#### WHAT TO PRODUCE
Find the lines below holding the word "exhibits" and copy each of them.

▼

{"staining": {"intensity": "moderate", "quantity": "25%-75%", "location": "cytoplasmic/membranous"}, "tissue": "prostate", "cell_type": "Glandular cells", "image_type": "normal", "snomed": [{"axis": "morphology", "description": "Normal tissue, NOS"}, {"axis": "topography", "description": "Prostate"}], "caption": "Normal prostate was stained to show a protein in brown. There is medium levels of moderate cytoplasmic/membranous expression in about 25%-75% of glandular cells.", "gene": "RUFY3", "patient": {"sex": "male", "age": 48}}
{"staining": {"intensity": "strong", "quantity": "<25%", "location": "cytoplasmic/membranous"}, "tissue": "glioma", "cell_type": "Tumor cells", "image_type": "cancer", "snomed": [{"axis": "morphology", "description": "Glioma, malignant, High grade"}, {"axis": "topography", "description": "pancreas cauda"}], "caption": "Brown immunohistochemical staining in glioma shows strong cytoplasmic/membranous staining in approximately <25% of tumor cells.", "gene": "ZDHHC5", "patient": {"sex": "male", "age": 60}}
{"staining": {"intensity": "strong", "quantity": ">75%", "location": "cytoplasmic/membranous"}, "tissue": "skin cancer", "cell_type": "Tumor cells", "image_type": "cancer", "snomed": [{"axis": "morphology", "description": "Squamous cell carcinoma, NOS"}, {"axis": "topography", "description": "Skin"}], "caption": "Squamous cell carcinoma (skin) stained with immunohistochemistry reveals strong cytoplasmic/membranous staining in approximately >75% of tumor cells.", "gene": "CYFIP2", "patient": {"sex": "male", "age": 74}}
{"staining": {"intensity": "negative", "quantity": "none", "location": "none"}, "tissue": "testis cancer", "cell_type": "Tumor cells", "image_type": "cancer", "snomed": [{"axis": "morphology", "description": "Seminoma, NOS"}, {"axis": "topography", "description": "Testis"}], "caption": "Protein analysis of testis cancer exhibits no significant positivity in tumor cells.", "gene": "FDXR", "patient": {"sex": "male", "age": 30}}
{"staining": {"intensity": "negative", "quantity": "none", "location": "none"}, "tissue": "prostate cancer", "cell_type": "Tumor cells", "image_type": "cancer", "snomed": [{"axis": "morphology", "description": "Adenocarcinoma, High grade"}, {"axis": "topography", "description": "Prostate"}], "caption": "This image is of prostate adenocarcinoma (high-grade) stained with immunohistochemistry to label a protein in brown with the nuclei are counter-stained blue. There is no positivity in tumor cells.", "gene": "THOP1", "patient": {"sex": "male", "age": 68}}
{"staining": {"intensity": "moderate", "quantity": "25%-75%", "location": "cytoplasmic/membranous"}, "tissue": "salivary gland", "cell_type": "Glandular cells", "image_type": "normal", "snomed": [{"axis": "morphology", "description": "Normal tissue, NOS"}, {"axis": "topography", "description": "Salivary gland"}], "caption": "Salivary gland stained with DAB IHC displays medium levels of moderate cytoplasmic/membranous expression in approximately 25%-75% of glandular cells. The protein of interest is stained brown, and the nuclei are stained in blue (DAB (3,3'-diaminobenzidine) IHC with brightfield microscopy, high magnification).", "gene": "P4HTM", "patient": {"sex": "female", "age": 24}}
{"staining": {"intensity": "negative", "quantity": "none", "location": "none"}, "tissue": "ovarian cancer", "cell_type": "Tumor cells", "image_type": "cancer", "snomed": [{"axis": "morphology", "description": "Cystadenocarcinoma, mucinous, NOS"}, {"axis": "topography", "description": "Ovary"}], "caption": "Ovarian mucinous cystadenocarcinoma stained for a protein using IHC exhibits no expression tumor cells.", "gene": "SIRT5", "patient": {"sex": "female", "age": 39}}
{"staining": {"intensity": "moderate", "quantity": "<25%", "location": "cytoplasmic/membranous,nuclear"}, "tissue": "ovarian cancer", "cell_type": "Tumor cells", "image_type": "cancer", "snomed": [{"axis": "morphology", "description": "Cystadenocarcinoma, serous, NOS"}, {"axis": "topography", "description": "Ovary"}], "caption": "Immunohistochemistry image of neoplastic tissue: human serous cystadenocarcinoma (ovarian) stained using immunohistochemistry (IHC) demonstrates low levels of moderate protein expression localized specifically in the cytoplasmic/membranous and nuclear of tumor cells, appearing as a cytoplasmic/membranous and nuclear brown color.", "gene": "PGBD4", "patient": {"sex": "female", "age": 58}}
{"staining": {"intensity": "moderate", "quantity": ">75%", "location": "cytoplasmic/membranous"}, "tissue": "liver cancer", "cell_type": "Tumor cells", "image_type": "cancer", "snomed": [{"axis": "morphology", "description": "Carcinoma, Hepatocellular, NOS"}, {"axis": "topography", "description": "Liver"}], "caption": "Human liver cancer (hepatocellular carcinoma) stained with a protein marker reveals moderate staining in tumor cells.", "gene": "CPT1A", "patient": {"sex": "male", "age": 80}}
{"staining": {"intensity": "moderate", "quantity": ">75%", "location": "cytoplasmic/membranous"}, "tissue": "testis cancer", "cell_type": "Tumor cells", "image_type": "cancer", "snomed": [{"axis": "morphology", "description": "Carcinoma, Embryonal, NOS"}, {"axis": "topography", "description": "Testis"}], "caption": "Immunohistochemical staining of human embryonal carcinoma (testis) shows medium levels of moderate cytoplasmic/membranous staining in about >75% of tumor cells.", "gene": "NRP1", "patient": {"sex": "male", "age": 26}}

▲

#### ANSWER SECTION
{"staining": {"intensity": "negative", "quantity": "none", "location": "none"}, "tissue": "testis cancer", "cell_type": "Tumor cells", "image_type": "cancer", "snomed": [{"axis": "morphology", "description": "Seminoma, NOS"}, {"axis": "topography", "description": "Testis"}], "caption": "Protein analysis of testis cancer exhibits no significant positivity in tumor cells.", "gene": "FDXR", "patient": {"sex": "male", "age": 30}}
{"staining": {"intensity": "negative", "quantity": "none", "location": "none"}, "tissue": "ovarian cancer", "cell_type": "Tumor cells", "image_type": "cancer", "snomed": [{"axis": "morphology", "description": "Cystadenocarcinoma, mucinous, NOS"}, {"axis": "topography", "description": "Ovary"}], "caption": "Ovarian mucinous cystadenocarcinoma stained for a protein using IHC exhibits no expression tumor cells.", "gene": "SIRT5", "patient": {"sex": "female", "age": 39}}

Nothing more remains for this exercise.